While we set up beds, I saw more "realistic" pictures of Alice
around the room. They looked like a
normal couple, not so much the larger-than-life version I had made them to be,
but rather like my own mom and dad, with family, baby pictures, holiday shots.
Somehow I slept that night, and when I awoke, it was to
Mario stirring to go to the bathroom. He
walked outside, and was greeting by an excited yell, followed by a laugh. I could hear the hugging from where I was.
Mario giggled and Alice continued a melodious laugh... one that I was strangely
jealous of.
I got out of bed, got dressed, looked for makeup, gave up
and then walked outside. There she
was. She was...so small. Somehow she wasn't so "Broadway
sized", she was even smaller than me.
She turned around and gave me the most disarming smile I had ever been
greeted with. I blushed, and hugged her,
as she said "So this is Janet."
Alice made me feel welcome and told me quickly that she had
heard all about me. She wanted to know
more and we connected in the beautiful living room, a baby grand piano in its
center and pictures of family hanging on its cream-colored walls.

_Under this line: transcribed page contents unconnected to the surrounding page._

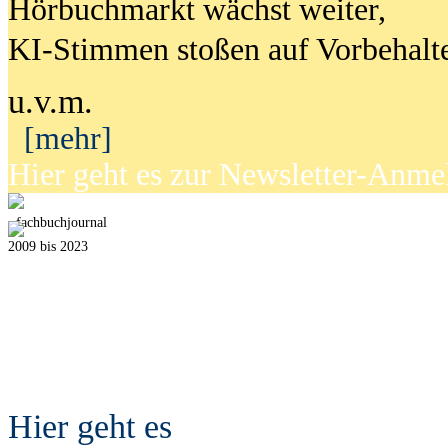
Hörbuchmarkt wächst weiter,
KI-Stimmen stoßen auf Vorbehalt
u.v.m.
[mehr]
Hier geht es zur Newsletter-Anm
fach
b
uchjournal
2009 bis 2023
Hier geht es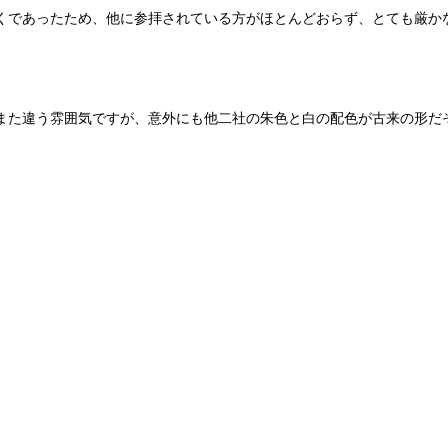
くであったため、他に参拝されている方がほとんどおらず、とても厳か
また違う雰囲気ですが、意外にも他二社の朱色と白の配色が古来の形だ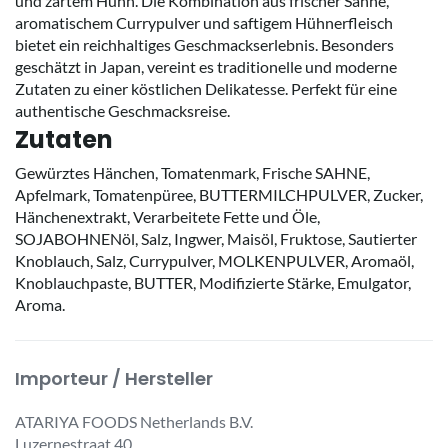
und zartem Huhn. Die Kombination aus frischer Sahne,
aromatischem Currypulver und saftigem Hühnerfleisch
bietet ein reichhaltiges Geschmackserlebnis. Besonders
geschätzt in Japan, vereint es traditionelle und moderne
Zutaten zu einer köstlichen Delikatesse. Perfekt für eine
authentische Geschmacksreise.
Zutaten
Gewürztes Hänchen, Tomatenmark, Frische SAHNE,
Apfelmark, Tomatenpüree, BUTTERMILCHPULVER, Zucker,
Hänchenextrakt, Verarbeitete Fette und Öle,
SOJABOHNENöl, Salz, Ingwer, Maisöl, Fruktose, Sautierter
Knoblauch, Salz, Currypulver, MOLKENPULVER, Aromaöl,
Knoblauchpaste, BUTTER, Modifizierte Stärke, Emulgator,
Aroma.
Importeur / Hersteller
ATARIYA FOODS Netherlands B.V.
Luzernestraat 40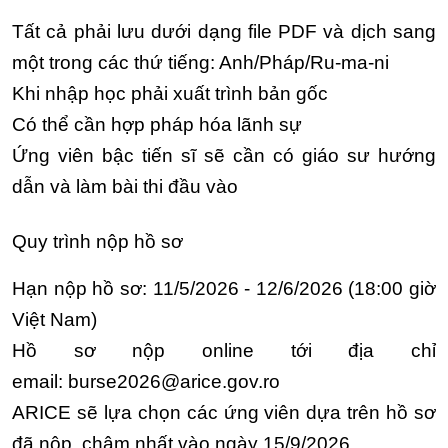
Tất cả phải lưu dưới dạng file PDF và dịch sang
một trong các thứ tiếng: Anh/Pháp/Ru-ma-ni
Khi nhập học phải xuất trình bản gốc
Có thể cần hợp pháp hóa lãnh sự
Ứng viên bậc tiến sĩ sẽ cần có giáo sư hướng
dẫn và làm bài thi đầu vào
Quy trình nộp hồ sơ
Hạn nộp hồ sơ: 11/5/2026 - 12/6/2026 (18:00 giờ
Việt Nam)
Hồ sơ nộp online tới địa chỉ
email:
burse2026@arice.gov.ro
ARICE sẽ lựa chọn các ứng viên dựa trên hồ sơ
đã nộp, chậm nhất vào ngày 15/9/2026.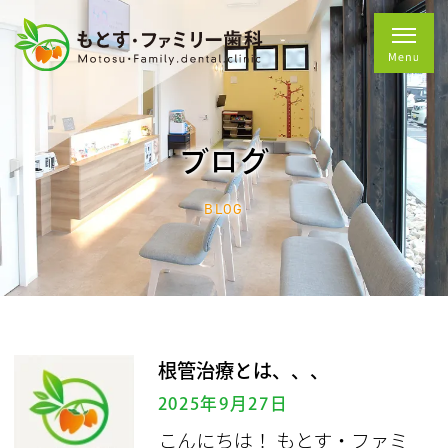
ブログ
BLOG
根管治療とは、、、
2025年9月27日
こんにちは！ もとす・ファミ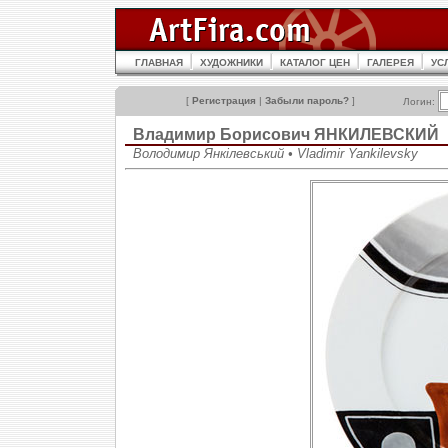
ГЛАВНАЯ
ХУДОЖНИКИ
КАТАЛОГ ЦЕН
ГАЛЕРЕЯ
УС
[
Регистрация
|
Забыли пароль?
]
Логин:
Владимир Борисович ЯНКИЛЕВСКИЙ
Володимир Янкілевський • Vladimir Yankilevsky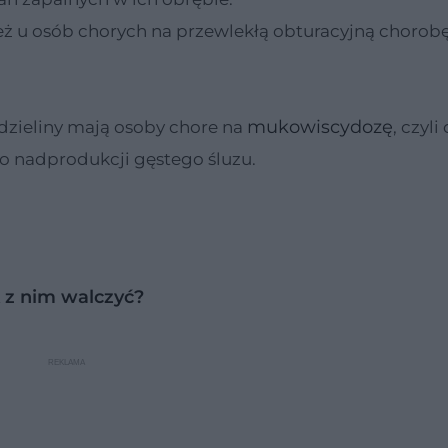
ż u osób chorych na przewlekłą obturacyjną chorobę
mukowiscydozę
dzieliny mają osoby chore na
, czyl
o nadprodukcji gęstego śluzu.
k z nim walczyć?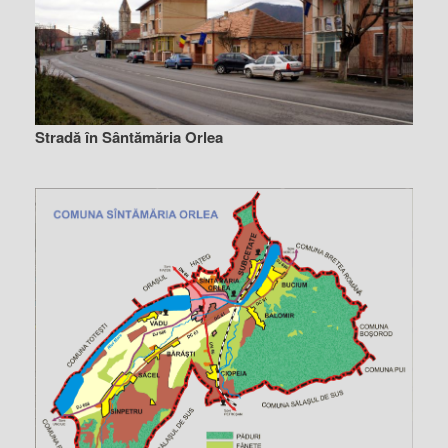
Stradă în Sântămăria Orlea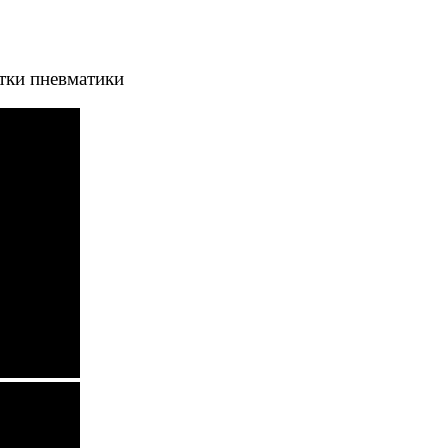
тки пневматики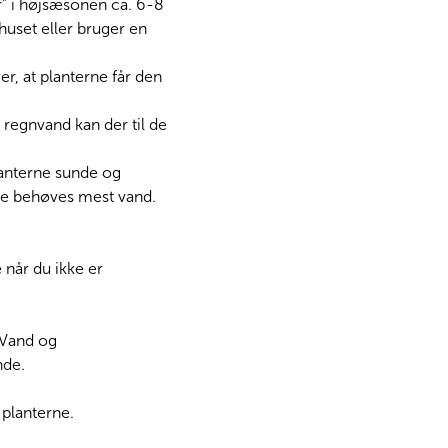
r” i højsæsonen ca. 6-8
huset eller bruger en
r, at planterne får den
 regnvand kan der til de
planterne sunde og
ne behøves mest vand.
 når du ikke er
 Vand og
nde.
 planterne.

Throughout the week, Alice's beauty became real to me. The perfect image I made of her broke away
and I was able to see her in the warm and real place that she lived. She was genuinely full of love for most
everyone we talked about. She asked real
questions about me, about my family. And
she loved my poem.
"Honey," she said, in her gorgeous voice,
"your poem is a treasure. I wrote
it down here in my journal, see?" I smiled, so humbled that she would save
this. "I am just so glad Mario has
met you. He needs a woman who really can
see him."
Saying goodbye after the week was over was a little sad, but
I was ready to get back home. As she hugged me, she whispered "And you, my
dear, are a delight!" She meant
it. It meant the world to me, and I
thought about her the whole trip home.
At the end of the year, Mario and I got married. We had our own passion, our own drama, and
our own obstacles we somehow overcame.
The following year we had a daughter and named her Alicia, the name that
Chev called Alice.
Alice and Alicia |
Today is Alice's birthday.
I cannot begin to tell you how blessed we are to call her family. To have her in our lives means that we have a
woman who values us and accepts us regardless of all our shortcomings. She is always ready to bless us, encourage us
in sad times and celebrate the happy times.
She is a delight and a treasure.
Over the years, Alice has earned the place in my heart that
she already had in the hearts of our family – as a treasured, irreplaceable treasure. But I like to think we have a special
connection, one that has been tested by time and circumstance. One that is not afraid of intimacy or
questions – I am a better person for knowing her.
Blessings and love, dear Alice. I love you deeply!